Sept. 4, 2024 – You don’t have to worry – there’s no connection between mobile phone use and brain cancer from radio wave exposure.
Researchers in a major new analysis also found no evidence that mobile phone usage was linked to other head and neck cancers. The findings were recently published in the journal Environment International.
Cellphones emit radiation via radio waves, and there are safety limits in place nationally and internationally that limit the exposure posed by phones and other wireless devices.
The latest findings come from a review of 63 research studies published between 1994 and 2022. The review was commissioned by the World Health Organization. The conclusion that there is no cancer link follows a publication more than a decade ago from a WHO group that cautioned that radio waves from wireless phones may be “possibly carcinogenic.” The authors of this latest study noted that several expert panels reached conflicting conclusions when reviewing the basis for the “possibly carcinogenic” assertion.
“When the International Agency for Research on Cancer (IARC) classified radio wave exposure as a possible carcinogen to humans in 2013 it was largely based on limited evidence from human observational studies,” researcher Ken Karipidis, PhD, of the Australian Radiation Protection and Nuclear Safety Agency, said in a statement. “This systematic review of human observational studies is based on a much larger dataset compared to that examined by the IARC, that also includes more recent and more comprehensive studies, so we can be more confident that exposure to radio waves from wireless technology is not a human health hazard.”

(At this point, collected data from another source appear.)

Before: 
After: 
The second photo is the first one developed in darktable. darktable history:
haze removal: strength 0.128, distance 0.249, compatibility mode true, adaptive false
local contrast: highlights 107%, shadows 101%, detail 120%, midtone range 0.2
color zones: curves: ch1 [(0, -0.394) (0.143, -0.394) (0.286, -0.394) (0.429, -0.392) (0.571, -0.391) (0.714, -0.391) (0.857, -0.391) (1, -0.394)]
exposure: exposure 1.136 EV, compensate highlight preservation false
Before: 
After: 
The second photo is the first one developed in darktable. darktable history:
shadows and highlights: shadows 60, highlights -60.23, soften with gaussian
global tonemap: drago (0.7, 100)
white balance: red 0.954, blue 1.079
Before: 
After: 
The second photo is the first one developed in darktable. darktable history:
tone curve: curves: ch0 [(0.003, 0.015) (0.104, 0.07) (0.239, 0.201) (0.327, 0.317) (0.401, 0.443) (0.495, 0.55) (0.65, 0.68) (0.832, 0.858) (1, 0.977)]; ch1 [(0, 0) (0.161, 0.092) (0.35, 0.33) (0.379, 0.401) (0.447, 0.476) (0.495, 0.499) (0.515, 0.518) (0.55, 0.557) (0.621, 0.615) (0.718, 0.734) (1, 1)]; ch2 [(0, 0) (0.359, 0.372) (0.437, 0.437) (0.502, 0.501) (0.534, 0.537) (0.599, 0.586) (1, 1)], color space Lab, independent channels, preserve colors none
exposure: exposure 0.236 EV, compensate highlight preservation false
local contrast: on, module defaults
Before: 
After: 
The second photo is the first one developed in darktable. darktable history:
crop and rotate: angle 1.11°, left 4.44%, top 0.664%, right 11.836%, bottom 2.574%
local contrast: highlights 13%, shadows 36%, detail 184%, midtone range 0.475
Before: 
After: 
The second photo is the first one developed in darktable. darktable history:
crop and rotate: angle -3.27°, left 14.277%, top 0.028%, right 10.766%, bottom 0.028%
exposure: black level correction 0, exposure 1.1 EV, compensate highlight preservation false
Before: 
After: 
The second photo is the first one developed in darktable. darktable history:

Among the links to cancer the researchers looked for in this latest analysis were brain and nervous system tumors, including gliomas and meningiomas, which can occur in the brain or the spinal cord. The researchers also probed the data for any cancer risk impact based on how many years a mobile phone was used, total call time, or total number of calls, and found no links. They also concluded that exposure from broadcasting antennas or base stations were not linked to any pediatric leukemia or childhood brain tumor risks.